02 February 2009

The capital market comprises many investment instruments and securities, and throughout the past couple of decades, the wizards of finance and trading regularly conjure up new instruments.

Many of these investment instruments are based on speculation and leverage. Speculation is when you invest on price movement. Leveraging is amplifying your investment with options. Often the investment is based on consensus whereby the collective basket of assets determines how the investment instrument will perform.

The underlying criterion for these sophisticated instruments is the creation of liquidity. Usually multiple markets of the asset class has to be created that makes the instruments liquid and marketable.

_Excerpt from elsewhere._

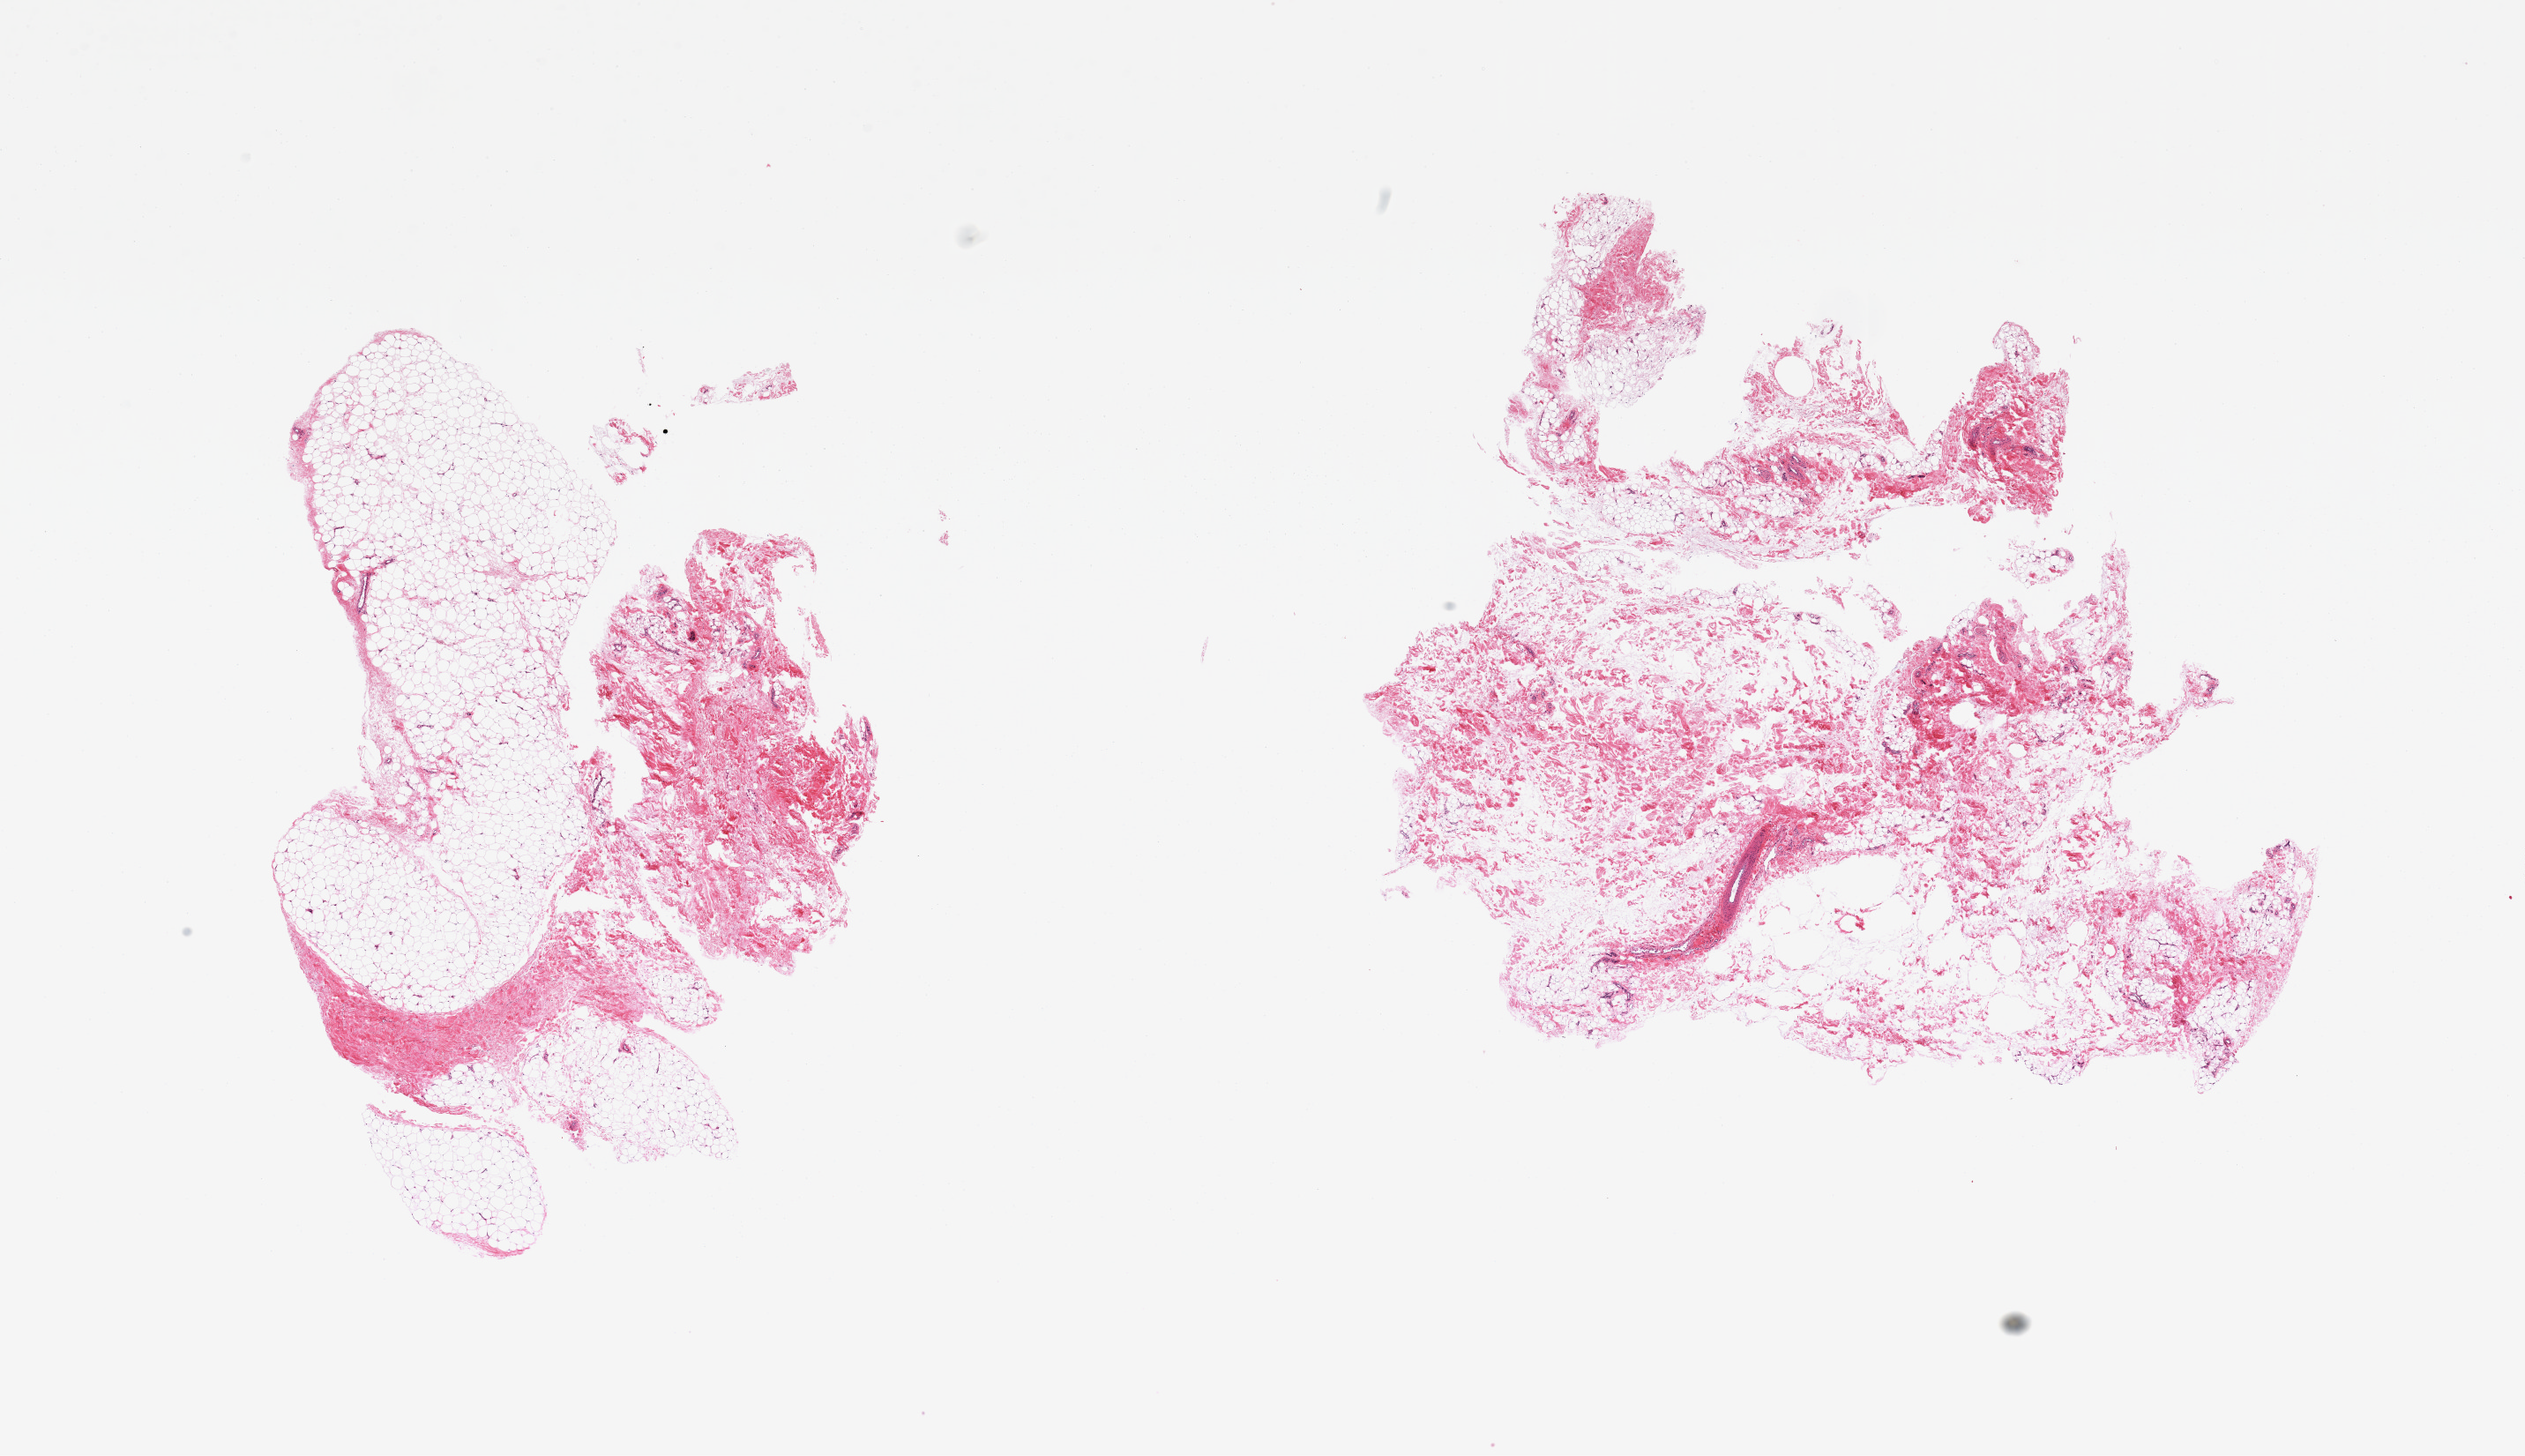
Digitized hematoxylin and eosin (H&E)-stained section, shown as a low-resolution overview of the whole scanned area (about 22.6 x 13.1 mm), PAXgene-fixed paraffin-embedded (PFPE) section, section of adipose tissue (target tissue), tissue donor sample. Donor: male.
Pathologist's review note for this sample: 2 pieces, ~40% fascia, sample carefully.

For instance, investing in currencies, commodities and even gold and oil is not exactly based on demand for the asset but on the demand for the option instrument. Asset Managers create multiple options which give each option holder the right but not the obligation to purchase the asset. Investing in futures, derivatives, contracts for difference, indexes, structured products, hedge funds and even secondary mortgages are other examples of speculative and leveraged investments.

The problem with these types of investment is that they introduce humongous risk levels to the average investor. Nonetheless, some investors are happy with the opportunity to amplify their risk through leveraging because they seek higher potential returns.

Investors are generally quite aware of the said types of investment instruments. Although they may not understand them, there is a lot of marketing and promotion that goes on about these instruments. Analysts and traders are all over them. In a sense the ‘investor relations’ of such investment products are quite sophisticated and a lot of information dissemination and disclosure occurs on it.

But now the tables have turned. Many of the instruments have collapsed or are surviving on a lifeline. In addition, the global financial market fallout is causing credit flow to businesses to be choked and companies eventually take the hit. Global trade is slowing down or stagnating. Downward spiralling equity valuations are also greatly affecting businesses’ capital sources.

The IR officer at these companies is now at a crossroads. Some have got their hands full trying to explain their issues and corporate sustainability. Others have chosen, rightly or otherwise, to lie low.

Arguably what is making things really bad in this economic crisis is the shattered investor confidence. Investor confidence is a necessary component of any recovery effort. However, a lot of trust has been lost.

Investors who are privy to sophisticated instruments and private wealth management are no longer confident of what’s real in the market, given that reality of the Madoff pyramid scheme. Retail investors have lost trust in investment banks and institutions that were supposed to be bastions of financial and investment management. Investors who are just learning about investing, including young investors, are quite turned off with the level of volatility and market making that goes on.

All this chaos may bring about the dawn of a new age of investor relations. Where investors go back to fundamentals and invest in real companies with real businesses. Where investors seek out information on companies, rather than speculative and leveraged investments. If so, companies will then see their valuations rise to justified levels. We hope IR professionals will embrace this imminent new regime of corporate disclosure, tempered by new spirit of regulation and fostered by responsible capital market participants.